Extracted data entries
◆ ◆ ◆ ◆

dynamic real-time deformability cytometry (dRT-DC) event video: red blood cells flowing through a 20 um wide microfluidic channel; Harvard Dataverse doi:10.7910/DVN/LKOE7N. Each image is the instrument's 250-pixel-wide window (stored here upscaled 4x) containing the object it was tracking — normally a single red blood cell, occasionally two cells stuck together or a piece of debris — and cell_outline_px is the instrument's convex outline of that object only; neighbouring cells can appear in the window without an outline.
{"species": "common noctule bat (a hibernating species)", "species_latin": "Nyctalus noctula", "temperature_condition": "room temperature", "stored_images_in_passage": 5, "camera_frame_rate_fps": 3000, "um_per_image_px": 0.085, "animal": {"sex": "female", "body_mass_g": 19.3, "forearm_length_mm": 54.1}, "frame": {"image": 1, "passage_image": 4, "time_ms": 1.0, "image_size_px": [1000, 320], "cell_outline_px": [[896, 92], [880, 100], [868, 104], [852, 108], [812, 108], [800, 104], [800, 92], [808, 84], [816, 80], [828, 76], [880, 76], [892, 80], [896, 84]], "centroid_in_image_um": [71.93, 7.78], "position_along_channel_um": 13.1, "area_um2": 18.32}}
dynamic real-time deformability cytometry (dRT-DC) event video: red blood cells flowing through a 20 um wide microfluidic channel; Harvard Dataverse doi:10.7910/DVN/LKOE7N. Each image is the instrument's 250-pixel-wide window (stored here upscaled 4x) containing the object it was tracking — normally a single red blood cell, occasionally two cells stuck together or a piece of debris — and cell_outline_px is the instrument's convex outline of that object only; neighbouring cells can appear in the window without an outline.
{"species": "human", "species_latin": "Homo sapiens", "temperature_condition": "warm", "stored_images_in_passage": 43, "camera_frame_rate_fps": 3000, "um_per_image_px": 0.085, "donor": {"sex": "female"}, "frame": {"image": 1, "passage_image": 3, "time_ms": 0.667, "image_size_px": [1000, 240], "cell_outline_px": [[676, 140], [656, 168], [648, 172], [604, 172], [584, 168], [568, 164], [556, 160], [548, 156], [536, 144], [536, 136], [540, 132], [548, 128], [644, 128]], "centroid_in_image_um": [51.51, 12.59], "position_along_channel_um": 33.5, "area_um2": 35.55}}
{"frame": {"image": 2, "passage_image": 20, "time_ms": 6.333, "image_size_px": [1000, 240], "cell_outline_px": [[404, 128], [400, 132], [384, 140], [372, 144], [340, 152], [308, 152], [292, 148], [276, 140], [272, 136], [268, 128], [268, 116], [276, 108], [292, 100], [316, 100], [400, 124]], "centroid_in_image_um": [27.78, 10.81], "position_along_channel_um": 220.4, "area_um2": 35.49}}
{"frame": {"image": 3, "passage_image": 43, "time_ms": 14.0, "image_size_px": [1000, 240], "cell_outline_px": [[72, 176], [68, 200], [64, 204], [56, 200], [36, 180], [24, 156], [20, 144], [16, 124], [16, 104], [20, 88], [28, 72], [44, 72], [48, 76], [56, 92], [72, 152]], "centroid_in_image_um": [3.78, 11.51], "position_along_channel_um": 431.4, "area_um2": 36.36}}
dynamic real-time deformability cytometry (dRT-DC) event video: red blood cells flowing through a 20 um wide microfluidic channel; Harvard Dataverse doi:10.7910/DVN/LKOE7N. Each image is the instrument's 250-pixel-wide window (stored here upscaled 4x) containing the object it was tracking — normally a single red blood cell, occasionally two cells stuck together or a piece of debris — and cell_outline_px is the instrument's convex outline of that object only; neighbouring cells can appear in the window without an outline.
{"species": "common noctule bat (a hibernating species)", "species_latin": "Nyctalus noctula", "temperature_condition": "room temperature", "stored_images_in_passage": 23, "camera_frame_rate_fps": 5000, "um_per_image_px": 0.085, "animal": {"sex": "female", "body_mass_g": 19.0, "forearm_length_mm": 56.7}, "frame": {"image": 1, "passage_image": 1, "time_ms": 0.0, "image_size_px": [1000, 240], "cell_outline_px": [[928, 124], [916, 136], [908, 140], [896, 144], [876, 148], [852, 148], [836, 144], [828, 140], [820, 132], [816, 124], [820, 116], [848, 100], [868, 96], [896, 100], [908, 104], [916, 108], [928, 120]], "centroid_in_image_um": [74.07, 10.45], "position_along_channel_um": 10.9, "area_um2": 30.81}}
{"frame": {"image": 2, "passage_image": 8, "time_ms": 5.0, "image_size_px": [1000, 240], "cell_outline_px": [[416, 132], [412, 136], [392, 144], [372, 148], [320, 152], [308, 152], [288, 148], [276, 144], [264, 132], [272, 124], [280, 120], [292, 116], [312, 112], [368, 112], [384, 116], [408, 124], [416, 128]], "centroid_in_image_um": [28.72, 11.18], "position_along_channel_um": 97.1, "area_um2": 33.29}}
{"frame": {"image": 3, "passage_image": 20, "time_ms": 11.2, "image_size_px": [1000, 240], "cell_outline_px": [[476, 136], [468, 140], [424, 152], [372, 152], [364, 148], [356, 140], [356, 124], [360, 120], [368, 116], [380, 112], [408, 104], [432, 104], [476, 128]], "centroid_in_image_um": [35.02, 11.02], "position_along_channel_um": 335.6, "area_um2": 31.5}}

◆ ◆ ◆ ◆

- [DIRECTIONS FOR THIS TASK]
Write out the full set of records exactly as given.

- [RESULT BELOW]
dynamic real-time deformability cytometry (dRT-DC) event video: red blood cells flowing through a 20 um wide microfluidic channel; Harvard Dataverse doi:10.7910/DVN/LKOE7N. Each image is the instrument's 250-pixel-wide window (stored here upscaled 4x) containing the object it was tracking — normally a single red blood cell, occasionally two cells stuck together or a piece of debris — and cell_outline_px is the instrument's convex outline of that object only; neighbouring cells can appear in the window without an outline.
{"species": "common noctule bat (a hibernating species)", "species_latin": "Nyctalus noctula", "temperature_condition": "room temperature", "stored_images_in_passage": 5, "camera_frame_rate_fps": 3000, "um_per_image_px": 0.085, "animal": {"sex": "female", "body_mass_g": 19.3, "forearm_length_mm": 54.1}, "frame": {"image": 1, "passage_image": 4, "time_ms": 1.0, "image_size_px": [1000, 320], "cell_outline_px": [[896, 92], [880, 100], [868, 104], [852, 108], [812, 108], [800, 104], [800, 92], [808, 84], [816, 80], [828, 76], [880, 76], [892, 80], [896, 84]], "centroid_in_image_um": [71.93, 7.78], "position_along_channel_um": 13.1, "area_um2": 18.32}}
dynamic real-time deformability cytometry (dRT-DC) event video: red blood cells flowing through a 20 um wide microfluidic channel; Harvard Dataverse doi:10.7910/DVN/LKOE7N. Each image is the instrument's 250-pixel-wide window (stored here upscaled 4x) containing the object it was tracking — normally a single red blood cell, occasionally two cells stuck together or a piece of debris — and cell_outline_px is the instrument's convex outline of that object only; neighbouring cells can appear in the window without an outline.
{"species": "human", "species_latin": "Homo sapiens", "temperature_condition": "warm", "stored_images_in_passage": 43, "camera_frame_rate_fps": 3000, "um_per_image_px": 0.085, "donor": {"sex": "female"}, "frame": {"image": 1, "passage_image": 3, "time_ms": 0.667, "image_size_px": [1000, 240], "cell_outline_px": [[676, 140], [656, 168], [648, 172], [604, 172], [584, 168], [568, 164], [556, 160], [548, 156], [536, 144], [536, 136], [540, 132], [548, 128], [644, 128]], "centroid_in_image_um": [51.51, 12.59], "position_along_channel_um": 33.5, "area_um2": 35.55}}
{"frame": {"image": 2, "passage_image": 20, "time_ms": 6.333, "image_size_px": [1000, 240], "cell_outline_px": [[404, 128], [400, 132], [384, 140], [372, 144], [340, 152], [308, 152], [292, 148], [276, 140], [272, 136], [268, 128], [268, 116], [276, 108], [292, 100], [316, 100], [400, 124]], "centroid_in_image_um": [27.78, 10.81], "position_along_channel_um": 220.4, "area_um2": 35.49}}
{"frame": {"image": 3, "passage_image": 43, "time_ms": 14.0, "image_size_px": [1000, 240], "cell_outline_px": [[72, 176], [68, 200], [64, 204], [56, 200], [36, 180], [24, 156], [20, 144], [16, 124], [16, 104], [20, 88], [28, 72], [44, 72], [48, 76], [56, 92], [72, 152]], "centroid_in_image_um": [3.78, 11.51], "position_along_channel_um": 431.4, "area_um2": 36.36}}
dynamic real-time deformability cytometry (dRT-DC) event video: red blood cells flowing through a 20 um wide microfluidic channel; Harvard Dataverse doi:10.7910/DVN/LKOE7N. Each image is the instrument's 250-pixel-wide window (stored here upscaled 4x) containing the object it was tracking — normally a single red blood cell, occasionally two cells stuck together or a piece of debris — and cell_outline_px is the instrument's convex outline of that object only; neighbouring cells can appear in the window without an outline.
{"species": "common noctule bat (a hibernating species)", "species_latin": "Nyctalus noctula", "temperature_condition": "room temperature", "stored_images_in_passage": 23, "camera_frame_rate_fps": 5000, "um_per_image_px": 0.085, "animal": {"sex": "female", "body_mass_g": 19.0, "forearm_length_mm": 56.7}, "frame": {"image": 1, "passage_image": 1, "time_ms": 0.0, "image_size_px": [1000, 240], "cell_outline_px": [[928, 124], [916, 136], [908, 140], [896, 144], [876, 148], [852, 148], [836, 144], [828, 140], [820, 132], [816, 124], [820, 116], [848, 100], [868, 96], [896, 100], [908, 104], [916, 108], [928, 120]], "centroid_in_image_um": [74.07, 10.45], "position_along_channel_um": 10.9, "area_um2": 30.81}}
{"frame": {"image": 2, "passage_image": 8, "time_ms": 5.0, "image_size_px": [1000, 240], "cell_outline_px": [[416, 132], [412, 136], [392, 144], [372, 148], [320, 152], [308, 152], [288, 148], [276, 144], [264, 132], [272, 124], [280, 120], [292, 116], [312, 112], [368, 112], [384, 116], [408, 124], [416, 128]], "centroid_in_image_um": [28.72, 11.18], "position_along_channel_um": 97.1, "area_um2": 33.29}}
{"frame": {"image": 3, "passage_image": 20, "time_ms": 11.2, "image_size_px": [1000, 240], "cell_outline_px": [[476, 136], [468, 140], [424, 152], [372, 152], [364, 148], [356, 140], [356, 124], [360, 120], [368, 116], [380, 112], [408, 104], [432, 104], [476, 128]], "centroid_in_image_um": [35.02, 11.02], "position_along_channel_um": 335.6, "area_um2": 31.5}}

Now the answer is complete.